# Medical Detection Dogs



## Saber (Aug 5, 2017)

A British charity has teamed up with scientists in the United Kingdom to train dogs to sniff out coronavirus infections in humans. The charity has already trained canines to use their keen sense of smell to detect the scent of malaria, cancer and or Parkinson’s disease. 

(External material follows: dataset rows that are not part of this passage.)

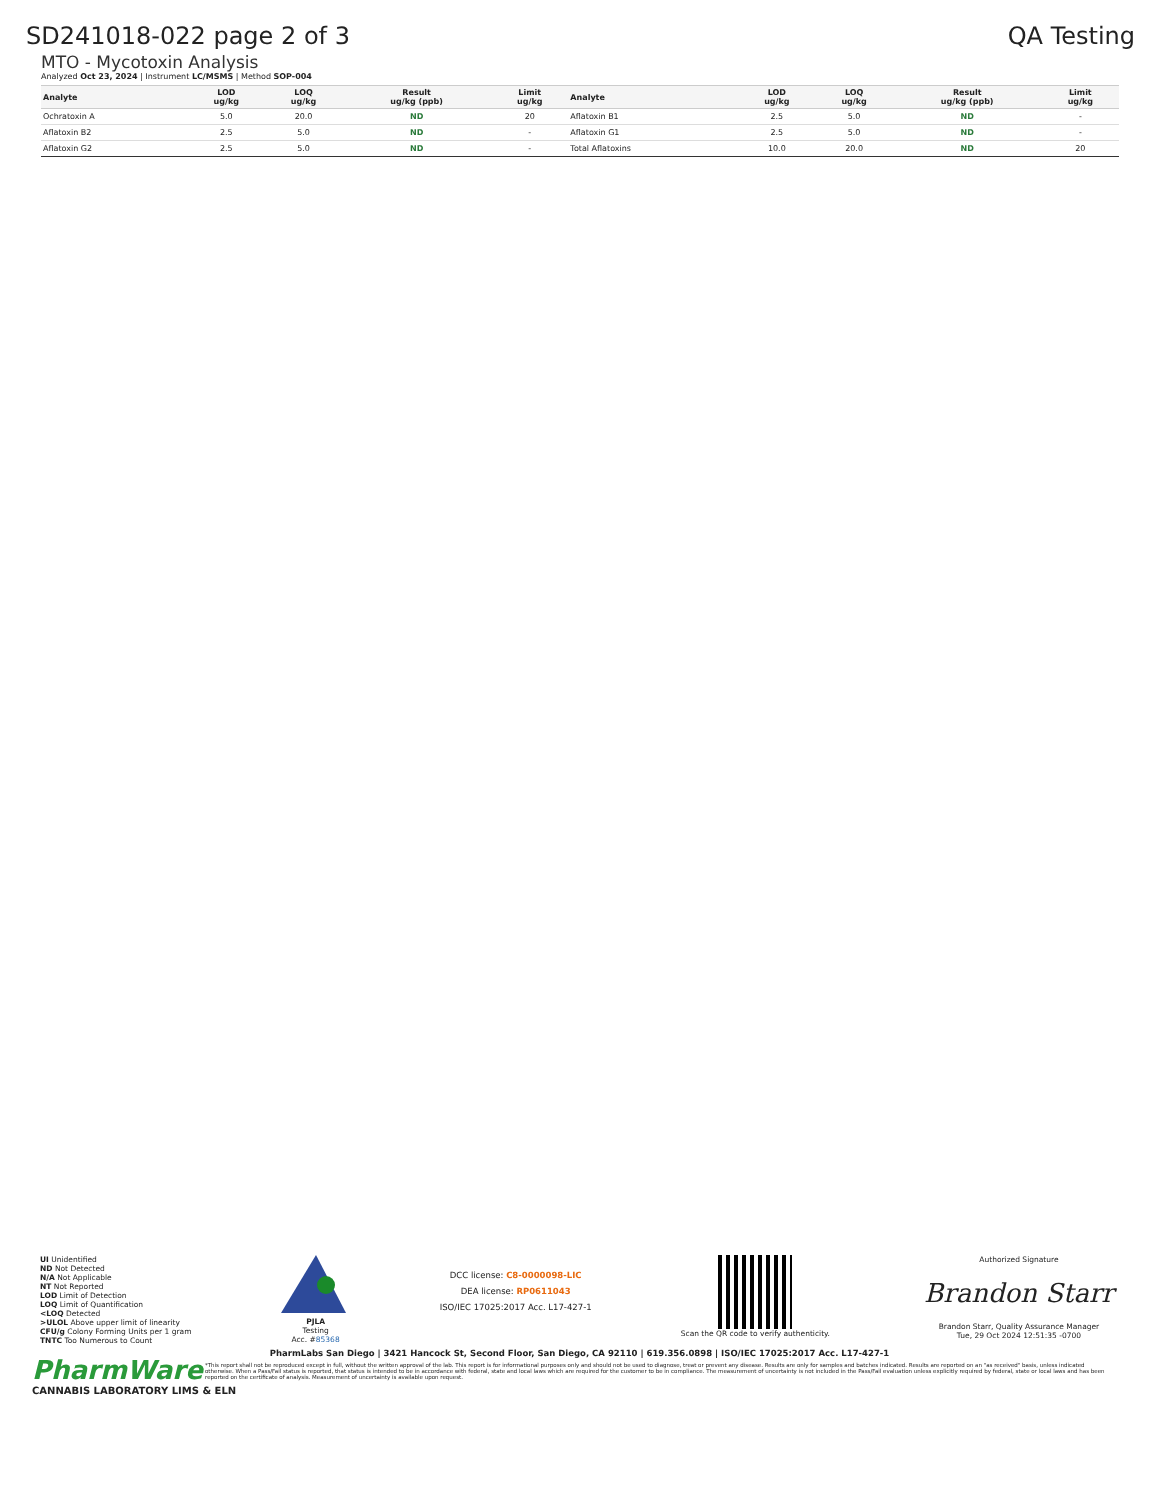SD241018-022 page 2 of 3 QA Testing
MTO - Mycotoxin Analysis
Analyzed Oct 23, 2024 | Instrument LC/MSMS | Method SOP-004
| Analyte | LOD ug/kg | LOQ ug/kg | Result ug/kg (ppb) | Limit ug/kg | Analyte | LOD ug/kg | LOQ ug/kg | Result ug/kg (ppb) | Limit ug/kg |
| --- | --- | --- | --- | --- | --- | --- | --- | --- | --- |
| Ochratoxin A | 5.0 | 20.0 | ND | 20 | Aflatoxin B1 | 2.5 | 5.0 | ND | - |
| Aflatoxin B2 | 2.5 | 5.0 | ND | - | Aflatoxin G1 | 2.5 | 5.0 | ND | - |
| Aflatoxin G2 | 2.5 | 5.0 | ND | - | Total Aflatoxins | 10.0 | 20.0 | ND | 20 |
UI Unidentified
ND Not Detected
N/A Not Applicable
NT Not Reported
LOD Limit of Detection
LOQ Limit of Quantification
<LOQ Detected
>ULOL Above upper limit of linearity
CFU/g Colony Forming Units per 1 gram
TNTC Too Numerous to Count
PJLA
Testing
Acc. #85368
DCC license: C8-0000098-LIC
DEA license: RP0611043
ISO/IEC 17025:2017 Acc. L17-427-1
Scan the QR code to verify authenticity.
Authorized Signature
Brandon Starr
Brandon Starr, Quality Assurance Manager
Tue, 29 Oct 2024 12:51:35 -0700
PharmLabs San Diego | 3421 Hancock St, Second Floor, San Diego, CA 92110 | 619.356.0898 | ISO/IEC 17025:2017 Acc. L17-427-1
PharmWare
CANNABIS LABORATORY LIMS & ELN
*This report shall not be reproduced except in full, without the written approval of the lab. This report is for informational purposes only and should not be used to diagnose, treat or prevent any disease. Results are only for samples and batches indicated. Results are reported on an "as received" basis, unless indicated otherwise. When a Pass/Fail status is reported, that status is intended to be in accordance with federal, state and local laws which are required for the customer to be in compliance. The measurement of uncertainty is not included in the Pass/Fail evaluation unless explicitly required by federal, state or local laws and has been reported on the certificate of analysis. Measurement of uncertainty is available upon request.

If the project works, the detection dogs could be deployed to screen unwitting carriers at public places including airports.


----------



## hdavis (Feb 14, 2012)

I saw that, I'm surprised there isn't more working on this


----------



## TheConstruct (Dec 8, 2017)

Can't wait for the backlash on this now


----------



## Saber (Aug 5, 2017)

Dogs had success with cancer detection approved by studies. they have smell receptors 10,000 times more accurate than humans', making them highly sensitive to odors we can't perceive. 
A new study has shown that dogs can use their highly evolved sense of smell to pick out blood samples from people with cancer with almost 97 percent accuracy. The results could lead to new cancer-screening approaches that are inexpensive and accurate without being invasive.


----------



## hdavis (Feb 14, 2012)

I'd expect the ASPCA to object to possibly infecting dogs with covid.


----------



## Fouthgeneration (Jan 7, 2014)

Psst: if people die out, then most dogs and cats DIE too......


----------



## Saber (Aug 5, 2017)

fortunately, no covid impact on animals today, otherwise all these studies will be ignored


----------



## Saber (Aug 5, 2017)

if the dogs will be contaminated, we have other "animals" that can do a covid mission without contamination
dogs :thumbsup: 

In Singapore, a robotic dog patrolled a park to monitor adherence to social distancing rules.